SimCity Social: The Kotaku Review


Facebook has been very good to the city-building genre. Every day millions of people wake up, log in and click away the day placing buildings, upgrading facilities and incessantly bugging their friends for help in titles like Zynga’s CityVille or Game Insight’s My Country. Now the legendary franchise that inspired these games has come to Facebook — SimCity Social is here to show them all how it’s done.

How it’s done seems to involve sticking as closely to the formula established by those other games as possible.

SimCity Social brings the original city-building video game to Facebook, though fans will be hard-pressed to find any trace of the depth and complexity of the popular PC series here. Players place businesses, factories, houses and various attractions — their expansionist ambitions kept in check by an energy meter that slowly refills over time. Tasks appear on the right side of the screen, requiring the player to build certain structures, collect special items or perform specific actions in exchange for an experience point and monetary reward. They’ll gain levels, unlocking new buildings and decorations as well as new challenges. They’ll do this forever.

WHY: If you’re going to play a city-builder on Facebook, this is the most engaging of the lot.

SimCity Social

Developer: Playfish
Platforms: Facebook
Released: June 25

Type of game: A bright and shiny goal-based social city-building simulation
What I played: Played on-and-off since launch, making friends and foes, building up my city, and reaching level 14. Was gifted 500 diamonds (roughly $US60 worth) to advance projects, burned through that in three days.

Two Things I Loved

  • Strategically placing decorations and enhancements around houses to up their population.
  • Being able to make enemies of my friends and friends of my enemies. The enemy of my enemy is, most likely, also my enemy.

Saved data entries:
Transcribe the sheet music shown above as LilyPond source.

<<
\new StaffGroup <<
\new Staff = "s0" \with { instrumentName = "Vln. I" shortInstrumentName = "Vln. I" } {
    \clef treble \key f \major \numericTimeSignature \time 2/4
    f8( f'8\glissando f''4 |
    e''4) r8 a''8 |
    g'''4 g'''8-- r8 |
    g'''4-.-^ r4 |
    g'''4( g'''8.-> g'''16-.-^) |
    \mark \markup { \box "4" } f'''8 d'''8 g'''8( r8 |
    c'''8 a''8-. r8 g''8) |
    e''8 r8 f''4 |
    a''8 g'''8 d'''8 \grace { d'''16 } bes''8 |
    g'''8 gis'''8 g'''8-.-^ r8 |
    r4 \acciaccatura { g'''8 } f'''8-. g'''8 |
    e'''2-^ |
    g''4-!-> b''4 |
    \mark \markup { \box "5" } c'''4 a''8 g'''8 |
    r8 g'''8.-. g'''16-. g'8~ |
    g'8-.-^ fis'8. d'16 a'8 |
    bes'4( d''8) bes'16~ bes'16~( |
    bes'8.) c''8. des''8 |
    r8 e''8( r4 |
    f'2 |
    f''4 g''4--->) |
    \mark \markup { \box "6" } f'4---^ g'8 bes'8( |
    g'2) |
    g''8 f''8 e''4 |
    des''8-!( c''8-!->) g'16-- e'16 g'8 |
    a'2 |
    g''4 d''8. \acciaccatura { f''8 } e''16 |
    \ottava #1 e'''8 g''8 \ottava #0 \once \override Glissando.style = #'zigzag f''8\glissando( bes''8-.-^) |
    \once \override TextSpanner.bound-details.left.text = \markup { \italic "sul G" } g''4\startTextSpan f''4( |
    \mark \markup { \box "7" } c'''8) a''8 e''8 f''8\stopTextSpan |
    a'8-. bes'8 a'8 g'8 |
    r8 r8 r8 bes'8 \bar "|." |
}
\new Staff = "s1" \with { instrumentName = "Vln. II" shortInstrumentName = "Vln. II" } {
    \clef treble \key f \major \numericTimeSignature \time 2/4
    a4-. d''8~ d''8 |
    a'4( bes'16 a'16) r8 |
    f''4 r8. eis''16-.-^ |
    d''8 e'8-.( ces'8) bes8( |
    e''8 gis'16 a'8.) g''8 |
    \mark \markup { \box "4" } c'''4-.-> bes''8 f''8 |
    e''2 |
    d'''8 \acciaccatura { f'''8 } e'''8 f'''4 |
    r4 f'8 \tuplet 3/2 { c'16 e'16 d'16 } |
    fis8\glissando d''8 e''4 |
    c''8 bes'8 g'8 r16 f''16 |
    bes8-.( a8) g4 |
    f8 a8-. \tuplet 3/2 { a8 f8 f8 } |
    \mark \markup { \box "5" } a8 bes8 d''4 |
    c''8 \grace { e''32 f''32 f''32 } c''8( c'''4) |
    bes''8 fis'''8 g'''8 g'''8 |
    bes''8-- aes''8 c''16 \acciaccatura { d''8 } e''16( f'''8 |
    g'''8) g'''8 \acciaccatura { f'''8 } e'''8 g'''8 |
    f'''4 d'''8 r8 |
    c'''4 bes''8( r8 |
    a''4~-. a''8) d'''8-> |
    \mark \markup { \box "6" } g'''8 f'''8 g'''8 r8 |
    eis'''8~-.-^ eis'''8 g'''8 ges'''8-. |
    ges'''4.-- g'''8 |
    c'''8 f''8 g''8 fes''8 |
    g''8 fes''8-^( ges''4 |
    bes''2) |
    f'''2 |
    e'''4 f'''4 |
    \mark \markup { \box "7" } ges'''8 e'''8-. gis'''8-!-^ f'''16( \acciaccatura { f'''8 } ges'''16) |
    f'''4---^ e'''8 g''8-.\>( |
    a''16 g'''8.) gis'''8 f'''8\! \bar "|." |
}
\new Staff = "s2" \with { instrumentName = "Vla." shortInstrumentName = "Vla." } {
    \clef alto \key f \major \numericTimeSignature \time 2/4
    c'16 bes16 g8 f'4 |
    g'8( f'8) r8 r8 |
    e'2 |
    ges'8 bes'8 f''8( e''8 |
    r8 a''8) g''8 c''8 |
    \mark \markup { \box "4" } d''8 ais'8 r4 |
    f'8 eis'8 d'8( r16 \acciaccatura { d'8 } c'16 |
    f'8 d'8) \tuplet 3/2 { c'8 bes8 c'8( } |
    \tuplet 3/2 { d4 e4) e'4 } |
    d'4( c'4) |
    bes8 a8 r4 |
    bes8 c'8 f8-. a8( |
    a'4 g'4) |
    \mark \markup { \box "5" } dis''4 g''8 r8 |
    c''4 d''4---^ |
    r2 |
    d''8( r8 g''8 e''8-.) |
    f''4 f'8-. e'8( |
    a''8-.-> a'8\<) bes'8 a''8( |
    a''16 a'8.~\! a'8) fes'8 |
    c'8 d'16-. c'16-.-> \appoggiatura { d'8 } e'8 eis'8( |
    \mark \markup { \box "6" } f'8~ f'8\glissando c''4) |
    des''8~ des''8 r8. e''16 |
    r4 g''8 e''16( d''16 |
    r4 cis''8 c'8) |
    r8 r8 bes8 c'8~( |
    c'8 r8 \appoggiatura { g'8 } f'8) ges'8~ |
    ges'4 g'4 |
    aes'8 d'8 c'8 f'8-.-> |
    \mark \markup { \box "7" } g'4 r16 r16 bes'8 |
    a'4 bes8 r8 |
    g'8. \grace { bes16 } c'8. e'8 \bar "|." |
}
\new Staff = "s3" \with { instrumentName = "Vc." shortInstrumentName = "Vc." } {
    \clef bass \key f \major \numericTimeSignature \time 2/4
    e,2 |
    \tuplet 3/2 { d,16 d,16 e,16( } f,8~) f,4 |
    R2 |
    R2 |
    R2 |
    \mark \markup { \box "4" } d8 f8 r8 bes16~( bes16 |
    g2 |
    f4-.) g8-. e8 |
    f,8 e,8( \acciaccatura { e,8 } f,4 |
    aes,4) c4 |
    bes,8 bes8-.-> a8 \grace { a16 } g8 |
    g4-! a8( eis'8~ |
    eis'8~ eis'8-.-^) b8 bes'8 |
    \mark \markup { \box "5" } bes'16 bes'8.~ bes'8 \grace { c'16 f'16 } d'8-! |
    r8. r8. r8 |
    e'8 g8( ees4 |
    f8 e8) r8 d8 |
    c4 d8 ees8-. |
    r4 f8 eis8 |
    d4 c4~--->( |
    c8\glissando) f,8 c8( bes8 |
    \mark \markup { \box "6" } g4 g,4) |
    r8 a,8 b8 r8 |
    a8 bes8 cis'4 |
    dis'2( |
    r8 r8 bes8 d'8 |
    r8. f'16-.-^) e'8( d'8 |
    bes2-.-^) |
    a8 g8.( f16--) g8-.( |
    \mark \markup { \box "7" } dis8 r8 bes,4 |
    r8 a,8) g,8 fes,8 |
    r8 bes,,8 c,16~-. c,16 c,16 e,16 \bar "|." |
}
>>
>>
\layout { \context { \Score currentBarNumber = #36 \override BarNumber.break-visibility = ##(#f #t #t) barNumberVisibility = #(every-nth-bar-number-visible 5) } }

TASKS AND EXERCISES:
**a)** According to the SimCity Social review, which developer made the game?
**b)** Continue the SimCity Social review from its last sentence.
The entries are separate material and are not part of the SimCity Social review.

ANSWERS TO THE PROBLEMS:
**a)** Playfish

**b)**
Two Things I Hated

  • It feels like every other big-name Facebook game.
  • The Facebook free-to-play friends-needed wall hits far too early in the game.

Made-to-Order Back-of-Box Quotes

  • “Just tell yourself it’s not a Facebook game, it’s SimCity!” — Mike Fahey, Kotaku
  • “Enjoy the bird droppings.” — Mike Fahey, Kotaku

This is the same basic formula established not only in games like CityVille, but in just about every game on Facebook that’s enjoyed a large degree of commercial success. It’s a formula that works.

It works so well that innovation suffers. Upon first launching SimCity Social the similarities between this game and Zynga’s popular offering are staggering. It looks like CityVille. It plays, initially, like CityVille. It even uses some of the same icons — experience points are stars, energy is lightning bolts, supplies are crates. To someone that’s played with games in the SimCity series since 1989, it’s depressing to see a game with that name trying so hard to be something else.

Facebook game development is a unique business, where ‘borrowing’ concepts, gameplay and design elements from other titles is common practice; I get that. I used to play a game called Pet Society, developed by Playfish, the concept of which was taken by Zynga and used to create PetVille, ultimately a more successful game. So when Playfish takes a stab at CityVille I’m not going to cry foul; it’s just how things work on Facebook. I just wish the SimCity brand hadn’t gotten involved.

There are fresh ideas here, though nothing quite as deep as the systems established in the big boy SimCity titles. For starters, the game allows friends to establish sister cities or rival cities, which enables some entertaining cross-border acts of charity or benign sabotage. By visiting other players’ creations and either wreaking havoc or joy the player can decrease or increase their relationship level, unlocking new buildings and gathering special items used to enhance existing structures. It also unlocks cutesy gifts you can bestow upon your friends and rivals — a flock of birds covering their city in droppings, for instance. These interactions are quite endearing, at least until the fourth or fifth time you see them. Then the friendship / rivalry system devolves into simply another means to gather resources.

What doesn’t grow stale, however, is the innovative combo system for building your town’s population. Unlike other city-building social sims, SimCity only has one housing unit, capable of housing a base number of residents. Increasing that number is done by placing attractions and decorations in your town. Each of these has a radius that increases the population number of homes in the area, which then morph into larger dwellings. Upgrading attractions increases the number even further.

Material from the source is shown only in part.